2. De grondslag van het geschil
Op grond van de stukken en het onderzoek ter zitting zijn in deze zaak de volgende feiten en omstandigheden voor het College komen vast te staan.
- Bij nota van 2 december 1994 heeft de rechtsvoorganger van verweerder, het Produktschap voor siergewassen (hierna: het Produktschap), aan appellante op grond van de Heffingsverordening over het jaar 1993 een heffing van f 22.732,76 opgelegd.
- Appellante heeft deze nota bij brief van 30 december 1994 teruggezonden. In deze brief heeft appellante gesteld dat zij het Produktschap geen opdracht heeft gegeven en het Produktschap voor haar evenmin een dienst heeft verricht.
- Het Produktschap heeft de nota bij brief van 7 april 1995 opnieuw aan appellante toegezonden.
- Bij brief van 30 augustus 1995 heeft het Produktschap, na een eerder verzoek van 19 april 1995 en een herinnering van 14 juni 1995, appellante aangemaand om het aangifteformulier Vakheffing Bloemkwekerij op aankopen buiten Nederland in 1994 alsnog binnen tien dagen in te dienen.
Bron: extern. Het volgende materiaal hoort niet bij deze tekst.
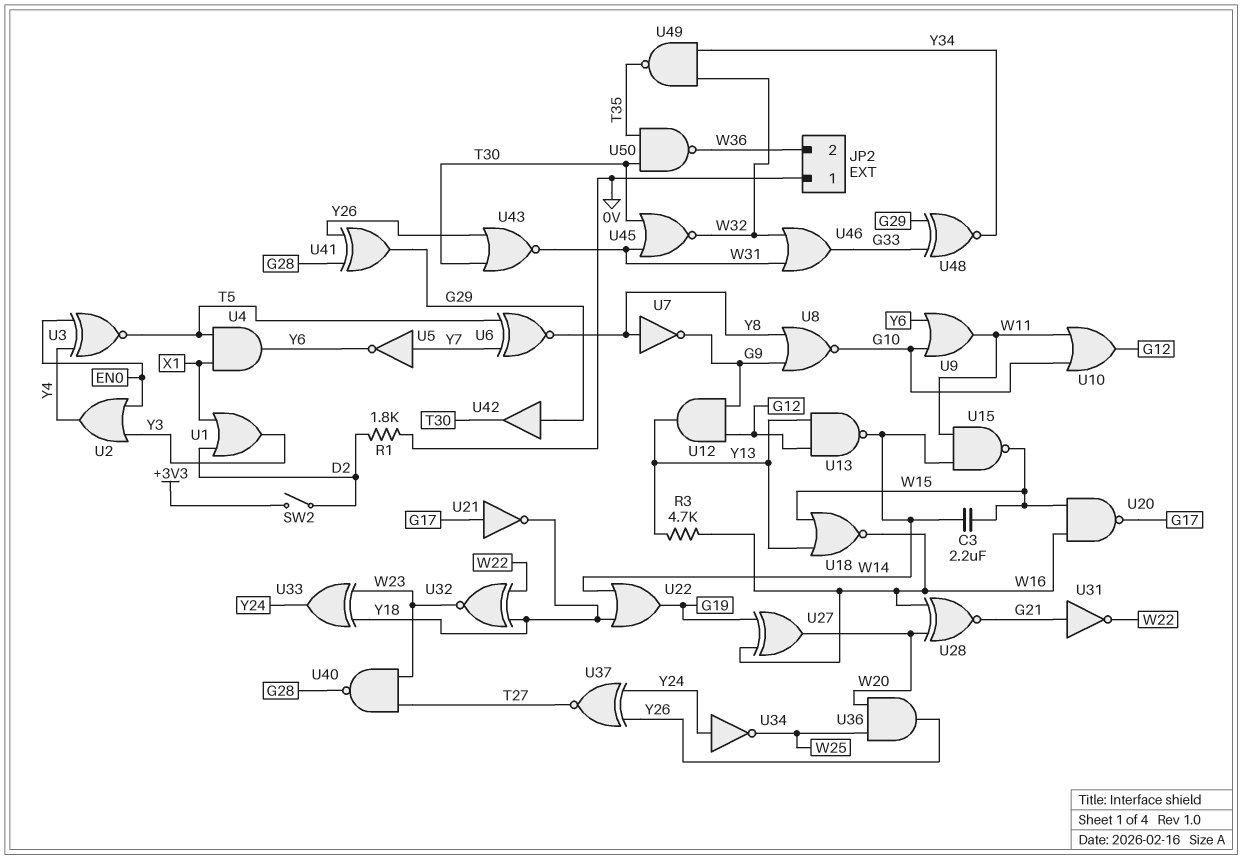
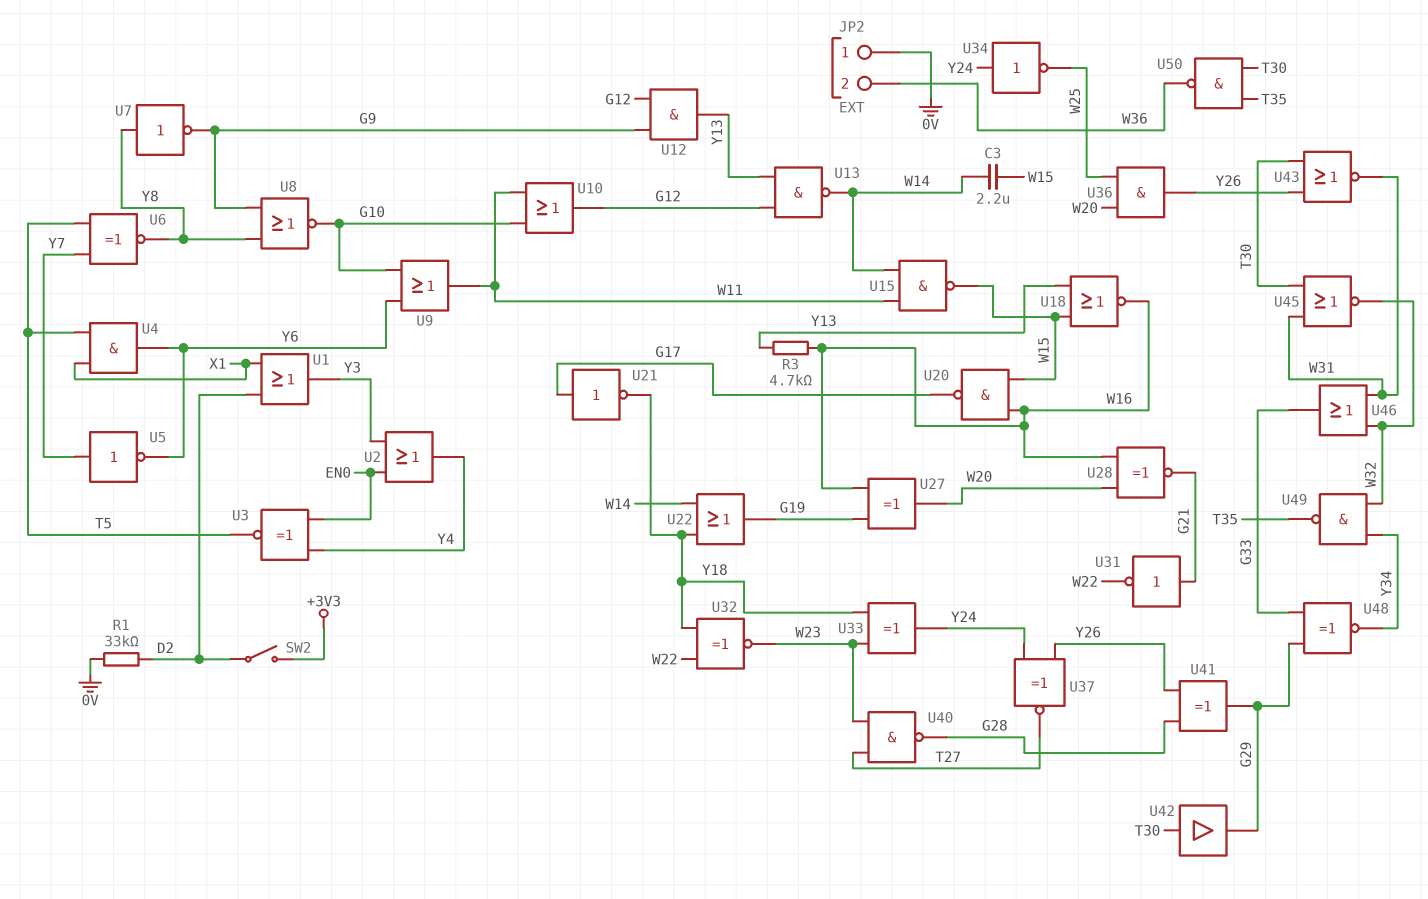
R1: 1.8k (0V, D2) -> 33k (0V, D2)
U42: buffer (in G29, out T30) -> buffer (in T30, out G29)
Hierbij is aangegeven dat indien niet aan het verzoek wordt voldaan, een ambtshalve schatting van de te betalen heffing zal worden opgelegd
- Bij nota van 13 oktober 1995 heeft het Produktschap aan appellante op grond van de Heffingsverordening over het jaar 1994 een heffing van f 30.476,98 opgelegd.
- Het Produktschap heeft appellante bij brief van 20 februari 1996 aangemaand om de heffingen over 1993 en 1994 alsnog te voldoen.
- Bij brief van 22 februari 1996 heeft appellante de aanmaning van 20 februari 1996, onder verwijzing naar de tot dan gevoerde correspondentie, aan het Produktschap teruggestuurd.
- Het Produktschap heeft de aanmaning bij brief van 15 maart 1996 wederom aan appellante verstuurd en het verzoek om betaling gehandhaafd.
- Bij nota van 27 juni 1996 heeft het Produktschap aan appellante op grond van de Heffingsverordening over het jaar 1995 een heffing van f 72.415,13 opgelegd.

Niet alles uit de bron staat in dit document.